____ Records supplied
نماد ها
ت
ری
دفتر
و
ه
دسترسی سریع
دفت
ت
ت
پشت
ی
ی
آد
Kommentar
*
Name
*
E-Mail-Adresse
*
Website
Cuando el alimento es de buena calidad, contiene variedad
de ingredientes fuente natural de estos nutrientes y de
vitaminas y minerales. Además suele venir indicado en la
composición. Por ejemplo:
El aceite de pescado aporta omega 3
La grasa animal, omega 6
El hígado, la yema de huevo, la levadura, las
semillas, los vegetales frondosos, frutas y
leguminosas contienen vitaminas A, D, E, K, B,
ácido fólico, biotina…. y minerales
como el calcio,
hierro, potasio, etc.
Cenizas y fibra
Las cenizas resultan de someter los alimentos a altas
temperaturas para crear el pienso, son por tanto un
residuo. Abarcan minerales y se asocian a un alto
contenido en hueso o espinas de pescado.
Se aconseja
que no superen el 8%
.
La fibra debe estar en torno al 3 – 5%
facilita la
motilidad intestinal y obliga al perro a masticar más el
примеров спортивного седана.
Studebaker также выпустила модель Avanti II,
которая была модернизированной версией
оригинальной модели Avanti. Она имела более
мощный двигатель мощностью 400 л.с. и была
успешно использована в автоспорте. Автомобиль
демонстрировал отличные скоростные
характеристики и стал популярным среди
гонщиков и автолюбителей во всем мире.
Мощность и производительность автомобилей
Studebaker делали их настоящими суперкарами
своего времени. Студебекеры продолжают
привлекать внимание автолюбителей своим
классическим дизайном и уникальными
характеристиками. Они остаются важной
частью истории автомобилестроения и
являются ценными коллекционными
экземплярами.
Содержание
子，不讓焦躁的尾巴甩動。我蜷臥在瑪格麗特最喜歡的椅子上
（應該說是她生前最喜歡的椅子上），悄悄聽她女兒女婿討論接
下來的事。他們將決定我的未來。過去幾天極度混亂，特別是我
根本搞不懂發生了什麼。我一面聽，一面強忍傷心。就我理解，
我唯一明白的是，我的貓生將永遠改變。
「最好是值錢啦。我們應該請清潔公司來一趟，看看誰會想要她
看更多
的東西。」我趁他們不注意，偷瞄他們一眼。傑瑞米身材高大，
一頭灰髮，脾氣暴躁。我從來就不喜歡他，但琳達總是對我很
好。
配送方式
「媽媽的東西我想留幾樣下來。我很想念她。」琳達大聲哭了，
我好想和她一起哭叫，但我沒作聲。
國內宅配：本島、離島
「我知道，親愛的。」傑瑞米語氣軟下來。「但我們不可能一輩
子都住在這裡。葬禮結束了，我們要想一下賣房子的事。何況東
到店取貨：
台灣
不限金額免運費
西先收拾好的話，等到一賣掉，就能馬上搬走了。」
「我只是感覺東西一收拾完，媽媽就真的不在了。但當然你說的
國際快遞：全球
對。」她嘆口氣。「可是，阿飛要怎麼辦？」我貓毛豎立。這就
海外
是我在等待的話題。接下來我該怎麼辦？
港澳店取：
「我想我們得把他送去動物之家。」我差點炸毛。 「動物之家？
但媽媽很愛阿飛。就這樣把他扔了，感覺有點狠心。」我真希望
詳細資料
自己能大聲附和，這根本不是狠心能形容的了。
________
## [Task instructions]
The data, all of it, should be transcribed exactly.

## [Exercise result]
نماد ها
ت
ری
دفتر
و
ه
دسترسی سریع
دفت
ت
ت
پشت
ی
ی
آد
Kommentar
*
Name
*
E-Mail-Adresse
*
Website
Cuando el alimento es de buena calidad, contiene variedad
de ingredientes fuente natural de estos nutrientes y de
vitaminas y minerales. Además suele venir indicado en la
composición. Por ejemplo:
El aceite de pescado aporta omega 3
La grasa animal, omega 6
El hígado, la yema de huevo, la levadura, las
semillas, los vegetales frondosos, frutas y
leguminosas contienen vitaminas A, D, E, K, B,
ácido fólico, biotina…. y minerales
como el calcio,
hierro, potasio, etc.
Cenizas y fibra
Las cenizas resultan de someter los alimentos a altas
temperaturas para crear el pienso, son por tanto un
residuo. Abarcan minerales y se asocian a un alto
contenido en hueso o espinas de pescado.
Se aconseja
que no superen el 8%
.
La fibra debe estar en torno al 3 – 5%
facilita la
motilidad intestinal y obliga al perro a masticar más el
примеров спортивного седана.
Studebaker также выпустила модель Avanti II,
которая была модернизированной версией
оригинальной модели Avanti. Она имела более
мощный двигатель мощностью 400 л.с. и была
успешно использована в автоспорте. Автомобиль
демонстрировал отличные скоростные
характеристики и стал популярным среди
гонщиков и автолюбителей во всем мире.
Мощность и производительность автомобилей
Studebaker делали их настоящими суперкарами
своего времени. Студебекеры продолжают
привлекать внимание автолюбителей своим
классическим дизайном и уникальными
характеристиками. Они остаются важной
частью истории автомобилестроения и
являются ценными коллекционными
экземплярами.
Содержание
子，不讓焦躁的尾巴甩動。我蜷臥在瑪格麗特最喜歡的椅子上
（應該說是她生前最喜歡的椅子上），悄悄聽她女兒女婿討論接
下來的事。他們將決定我的未來。過去幾天極度混亂，特別是我
根本搞不懂發生了什麼。我一面聽，一面強忍傷心。就我理解，
我唯一明白的是，我的貓生將永遠改變。
「最好是值錢啦。我們應該請清潔公司來一趟，看看誰會想要她
看更多
的東西。」我趁他們不注意，偷瞄他們一眼。傑瑞米身材高大，
一頭灰髮，脾氣暴躁。我從來就不喜歡他，但琳達總是對我很
好。
配送方式
「媽媽的東西我想留幾樣下來。我很想念她。」琳達大聲哭了，
我好想和她一起哭叫，但我沒作聲。
國內宅配：本島、離島
「我知道，親愛的。」傑瑞米語氣軟下來。「但我們不可能一輩
子都住在這裡。葬禮結束了，我們要想一下賣房子的事。何況東
到店取貨：
台灣
不限金額免運費
西先收拾好的話，等到一賣掉，就能馬上搬走了。」
「我只是感覺東西一收拾完，媽媽就真的不在了。但當然你說的
國際快遞：全球
對。」她嘆口氣。「可是，阿飛要怎麼辦？」我貓毛豎立。這就
海外
是我在等待的話題。接下來我該怎麼辦？
港澳店取：
「我想我們得把他送去動物之家。」我差點炸毛。 「動物之家？
但媽媽很愛阿飛。就這樣把他扔了，感覺有點狠心。」我真希望
詳細資料
自己能大聲附和，這根本不是狠心能形容的了。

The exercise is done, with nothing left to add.